Doctors forced to shut down

Before Prop 64 kicked in, there were an estimated 20 physicians in the Orange County area who specifically catered to medical cannabis patients, according to Hawes. Since recreational sales started in January, she said at least six have gone out of business.

Dr. Aury Lor Holtzman had a practice in Huntington Beach for seven years that offered $30 medical marijuana recommendations. Often, he said, patients who came to him said they wanted legal protection if they got stopped by police with marijuana in their possession.

But the day after voters passed Prop. 64 in November 2016, all adults could begin carrying an ounce of cannabis and growing six plants at home.

“It was a downward trend since then,” Holtzman said, forcing him to close his practice in March.

EazeMD.com, which offered patients online consultations with doctors, also went dark in mid-January.

Jakki Hernandez uses up to 1,000 milligrams of cannabis a day — in tinctures, pills, topicals, edibles and more — to ease pain from two neurological conditions. (Photo by Bill Alkofer, Contributing Photographer)

But Dr. Allan Frankel, who’s focused on marijuana treatment for 12 years at his GreenBridge Medical practice in Santa Monica, said his business has actually increased in the past few months. Many new patients tell him they feel more comfortable trying marijuana as medicine now that cannabis is legal for all adults.

Frankel said he doesn’t just issue “permission slips” for marijuana and send patients on their way. He reviews their family history, conducts a medical exam, creates a detailed treatment plan and follows up to see if the suggested marijuana products are working. That’s why Frankel said he’s fine with new guidelines issued in April by the Medical Board of California for doctors recommending cannabis.

California’s 1996 medical marijuana law simply said cannabis had to be recommended by “a physician,” with doctors throughout the state taking advantage of that loophole to churn out dozens of referrals a day for patients they’d never see again. The Medical Board now says that doctors who don’t get to know their patients and create treatment plans before recommending cannabis, then monitor their progress, could be at risk for disciplinary action.

There hasn’t been any stepped-up enforcement of doctors so far, according to Medical Board spokesman Carlos Villatoro. The board investigates medical marijuana providers if it receives a complaint and, since 2016, the number of complaints, statewide, generally runs between 15 and 35 a year.

But the industry expects closer attention soon, Frankel said, with talk of the state auditing doctors who recommend cannabis the way regulators are investigating opioid providers to ensure they’re not over prescribing.

● WORK TO BE COMPLETED
According to the article on medical cannabis doctors, how much did Dr. Aury Lor Holtzman's Huntington Beach practice charge for a medical marijuana recommendation? The data that follow are unrelated to the article on medical cannabis doctors.

● DATA
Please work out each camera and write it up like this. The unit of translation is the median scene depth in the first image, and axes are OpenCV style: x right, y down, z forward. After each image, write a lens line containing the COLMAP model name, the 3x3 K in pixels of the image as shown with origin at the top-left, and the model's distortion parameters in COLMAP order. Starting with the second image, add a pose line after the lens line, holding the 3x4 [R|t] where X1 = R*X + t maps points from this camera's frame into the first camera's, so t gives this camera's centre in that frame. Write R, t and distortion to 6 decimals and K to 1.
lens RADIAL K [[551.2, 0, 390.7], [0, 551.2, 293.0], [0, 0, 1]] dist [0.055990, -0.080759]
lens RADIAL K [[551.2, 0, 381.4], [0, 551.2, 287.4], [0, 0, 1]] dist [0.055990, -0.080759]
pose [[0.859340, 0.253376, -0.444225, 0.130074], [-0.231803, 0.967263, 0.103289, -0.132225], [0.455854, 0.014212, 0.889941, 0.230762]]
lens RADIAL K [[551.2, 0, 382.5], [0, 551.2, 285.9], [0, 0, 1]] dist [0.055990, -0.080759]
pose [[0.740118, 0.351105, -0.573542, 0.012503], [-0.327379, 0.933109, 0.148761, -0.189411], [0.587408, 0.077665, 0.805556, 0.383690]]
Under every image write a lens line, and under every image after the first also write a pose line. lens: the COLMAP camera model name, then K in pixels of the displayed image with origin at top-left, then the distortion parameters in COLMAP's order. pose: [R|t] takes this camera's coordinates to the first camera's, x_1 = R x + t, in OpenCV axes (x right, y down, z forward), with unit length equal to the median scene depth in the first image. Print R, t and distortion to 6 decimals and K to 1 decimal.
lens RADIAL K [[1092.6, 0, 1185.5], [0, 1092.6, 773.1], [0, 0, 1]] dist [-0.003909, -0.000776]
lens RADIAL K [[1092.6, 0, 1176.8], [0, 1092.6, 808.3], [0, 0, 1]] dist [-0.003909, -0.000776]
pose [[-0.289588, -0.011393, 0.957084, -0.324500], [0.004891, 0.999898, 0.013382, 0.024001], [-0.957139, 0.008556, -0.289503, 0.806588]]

● SOLUTION TO THIS TASK
$30